DIRECTIONS FOR THIS TASK.
Please return only the lines from the one holding "left knee: (426, 335)" through the one holding "right hip: (436, 293)", exactly as they appear in the records below, both ends included.

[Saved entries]

★ ★ ★ ★

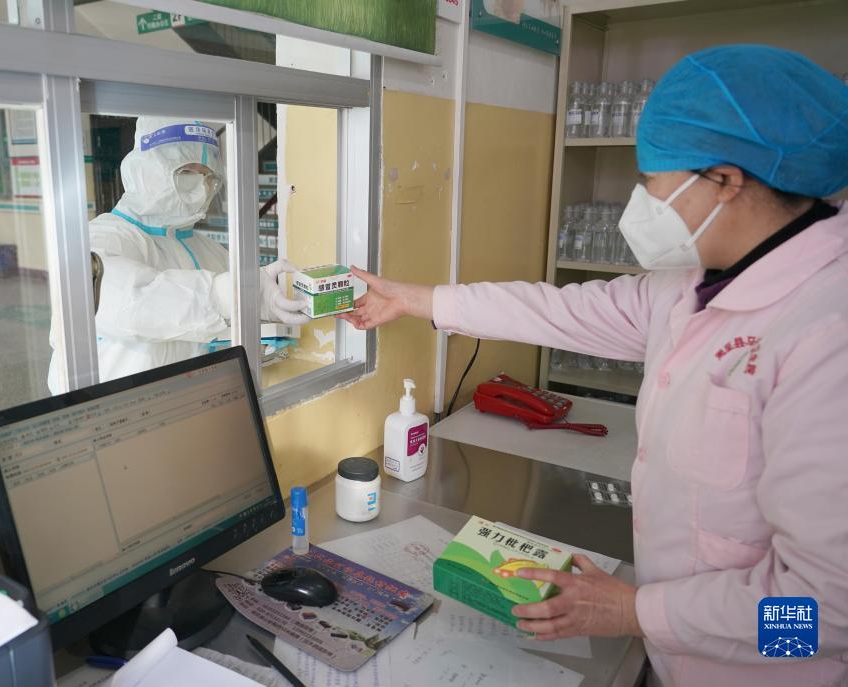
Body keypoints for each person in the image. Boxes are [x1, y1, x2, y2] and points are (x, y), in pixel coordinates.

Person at [339, 45, 848, 686]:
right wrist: (414, 299)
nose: (645, 199)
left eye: (654, 177)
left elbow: (828, 616)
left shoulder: (826, 334)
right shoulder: (696, 281)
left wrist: (635, 611)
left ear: (726, 180)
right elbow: (561, 312)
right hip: (677, 656)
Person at [49, 117, 307, 394]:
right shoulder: (100, 237)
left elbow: (208, 329)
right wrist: (230, 294)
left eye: (208, 177)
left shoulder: (209, 250)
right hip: (113, 410)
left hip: (191, 404)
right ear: (145, 170)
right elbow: (128, 302)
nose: (201, 188)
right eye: (185, 173)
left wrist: (261, 320)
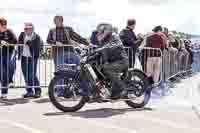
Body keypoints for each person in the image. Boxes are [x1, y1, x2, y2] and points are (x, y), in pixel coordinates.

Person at [95, 23, 129, 99]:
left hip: (121, 61)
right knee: (99, 70)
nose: (100, 33)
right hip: (113, 62)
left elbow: (115, 44)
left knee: (107, 68)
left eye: (102, 31)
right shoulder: (104, 40)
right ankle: (105, 90)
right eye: (99, 32)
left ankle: (121, 88)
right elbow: (101, 50)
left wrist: (102, 48)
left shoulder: (114, 36)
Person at [18, 23, 43, 98]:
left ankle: (38, 90)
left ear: (32, 29)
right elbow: (19, 42)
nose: (26, 30)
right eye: (25, 29)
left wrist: (30, 44)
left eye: (27, 29)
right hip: (24, 57)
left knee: (32, 74)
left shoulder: (36, 37)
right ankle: (29, 91)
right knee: (25, 74)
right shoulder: (22, 35)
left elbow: (38, 48)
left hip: (32, 58)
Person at [0, 18, 17, 99]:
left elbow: (15, 40)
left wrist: (8, 43)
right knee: (2, 73)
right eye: (2, 25)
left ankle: (10, 80)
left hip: (9, 52)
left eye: (4, 25)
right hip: (1, 53)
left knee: (9, 66)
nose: (3, 26)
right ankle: (4, 93)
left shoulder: (9, 31)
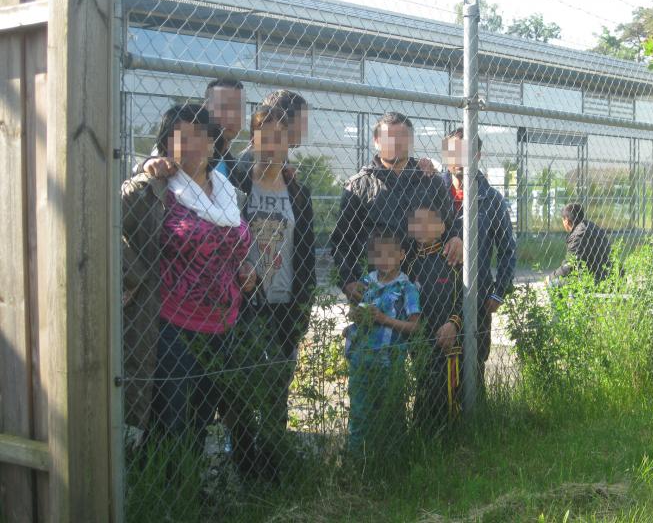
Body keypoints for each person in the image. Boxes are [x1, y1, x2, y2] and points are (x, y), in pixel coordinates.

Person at [121, 104, 256, 469]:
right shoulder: (158, 188)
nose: (193, 143)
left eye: (201, 134)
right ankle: (165, 498)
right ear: (166, 144)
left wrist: (244, 267)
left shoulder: (227, 192)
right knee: (171, 425)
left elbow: (231, 246)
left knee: (199, 422)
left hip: (224, 325)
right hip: (173, 328)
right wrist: (143, 174)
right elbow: (114, 219)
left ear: (213, 143)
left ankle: (188, 493)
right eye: (181, 136)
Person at [230, 101, 317, 478]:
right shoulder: (235, 180)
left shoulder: (298, 191)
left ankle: (271, 466)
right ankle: (245, 467)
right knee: (238, 391)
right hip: (243, 304)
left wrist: (301, 310)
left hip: (283, 304)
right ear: (254, 138)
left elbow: (307, 255)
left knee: (276, 391)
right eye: (264, 135)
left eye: (280, 136)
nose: (272, 143)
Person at [331, 112, 462, 306]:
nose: (394, 143)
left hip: (427, 287)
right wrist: (348, 280)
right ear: (376, 141)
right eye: (388, 137)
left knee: (426, 335)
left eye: (401, 137)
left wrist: (456, 238)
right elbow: (342, 241)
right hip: (377, 291)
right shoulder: (359, 186)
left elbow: (449, 227)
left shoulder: (431, 182)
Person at [440, 128, 516, 394]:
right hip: (436, 293)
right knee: (435, 365)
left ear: (478, 154)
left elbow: (507, 249)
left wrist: (498, 292)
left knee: (475, 363)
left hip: (478, 295)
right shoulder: (431, 191)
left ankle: (474, 423)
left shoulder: (491, 200)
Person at [343, 228, 421, 457]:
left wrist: (384, 319)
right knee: (359, 412)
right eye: (378, 255)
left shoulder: (407, 288)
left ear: (401, 255)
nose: (384, 261)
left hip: (389, 362)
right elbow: (354, 312)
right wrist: (355, 318)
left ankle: (390, 461)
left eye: (390, 254)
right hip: (361, 359)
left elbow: (415, 326)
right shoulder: (366, 283)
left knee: (391, 413)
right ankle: (357, 461)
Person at [406, 197, 463, 433]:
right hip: (420, 344)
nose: (421, 228)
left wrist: (453, 324)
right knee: (424, 391)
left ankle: (452, 440)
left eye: (427, 222)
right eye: (416, 222)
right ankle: (423, 437)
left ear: (441, 227)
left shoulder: (452, 259)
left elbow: (465, 299)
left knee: (448, 395)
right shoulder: (408, 267)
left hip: (450, 343)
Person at [141, 78, 246, 179]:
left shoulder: (234, 167)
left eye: (237, 108)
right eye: (224, 107)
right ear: (206, 108)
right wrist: (145, 166)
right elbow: (152, 167)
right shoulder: (178, 148)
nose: (231, 116)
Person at [550, 203, 611, 285]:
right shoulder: (594, 227)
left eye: (563, 220)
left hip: (591, 280)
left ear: (567, 221)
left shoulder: (578, 236)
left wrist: (551, 277)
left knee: (552, 283)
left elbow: (569, 265)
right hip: (607, 276)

★ ★ ★ ★

SOLUTION TO THIS TASK.
left knee: (426, 335)
left eye: (401, 137)
left wrist: (456, 238)
right elbow: (342, 241)
right hip: (377, 291)
right shoulder: (359, 186)
left elbow: (449, 227)
left shoulder: (431, 182)
Person at [440, 128, 516, 394]:
right hip: (436, 293)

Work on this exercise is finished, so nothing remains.